Je peste tous les matins contre elle en manœuvrant pour la dépasser et tous les soirs faisant de même je me questionne : que fait-elle donc ici ? À qui appartient- elle ? Mais que fait elle donc devant chez moi ?

D’ un blanc un peu passé, salie par les intempéries,  les pneus légèrement dégonflés, ses vitres sont sales et sur toute la carrosserie la poussière accumulée de tout un été de sécheresse lui fait comme une croute.

Elle m’intrigue et tous les jours j’imagine de nouveaux scénarios. Cache-t-elle dans son coffre un cadavre ? A-t-elle été laissée là à la suite d’une dispute d’amoureux ? Et les amants ensuite sont-ils partis chacun au bout du monde, (mais pas le même ) oubliant là leur vieille complice de virées ?

C’est rageant tous les matin, intrigant tous les soirs, ça meuble ma solitude, cette voiture je m’en ferais presque, tiens, une amie, une confidente !

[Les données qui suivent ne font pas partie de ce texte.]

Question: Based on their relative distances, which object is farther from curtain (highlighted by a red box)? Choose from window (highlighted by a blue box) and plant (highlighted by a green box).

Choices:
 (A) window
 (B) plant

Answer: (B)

Objets inanimés avez-vous donc une âme ?

Le soir j’arrive dans la fraicheur du soir qui tombe, elle semble, plus encore, abandonnée, alors je lui fait un petit appel de phare et il me semble qu’elle me répond, son pare-brise satiné de poussière luit d’une lueur amicale.

Un soir, elle était là depuis bien trois mois, je me suis décidé : « je vais sortir » me suis-je dit « aller à pied jusqu’au bout du chemin et là, armé d’un pied de biche je percerai son secret ».

J’ai hésité encore deux longues heures à perpétrer mon forfait… Pourquoi le faire ? Est-ce que tout un chacun, même une voiture, n’a pas le droit à ses petits secrets ?

Derrière ces considérations morales d’autres considérations plus pragmatiques m’occupaient l’esprit : Et si les voisins m’entendaient ? Qu’allaient-ils penser de moi ? Et s’ils appelaient la police ?

Le doute me torturait et bien qu’habillé pour sortir je me servis un petit verre de calva que pour m’encourager je bus d’une traite, puis un autre, et encore un autre… jusqu’à m’assoupir dans le canapé de l’entrée qui démultiplié semblait me tendre les bras…

Cette nuit là j’ai vu la vieille voiture, elle avait suivi le chemin, elle venait me chercher, elle s’était trouvé un lavomatic et brillait de toute sa blancheur retrouvée, ses feux clignotaient gaiement, elle klaxonnait tout doucement et ses phares m’ont fait comme un clin d’œil alors je suis sorti, m’élançant vers elle et…

Je me suis réveillé, une grosse cloche avait comme élu domicile au fond de mon crâne et y battait le tocsin.

Pris d’une impulsion, pieds nus, les cheveux ébouriffés, j’ai couru jusqu’au bout du chemin…Elle n’y était plus.

Je ne l’ai jamais revue, je n’ai jamais su ce qu’elle faisait devant chez moi mais parfois la nuit quand je bois un coup de trop, elle vient me chercher.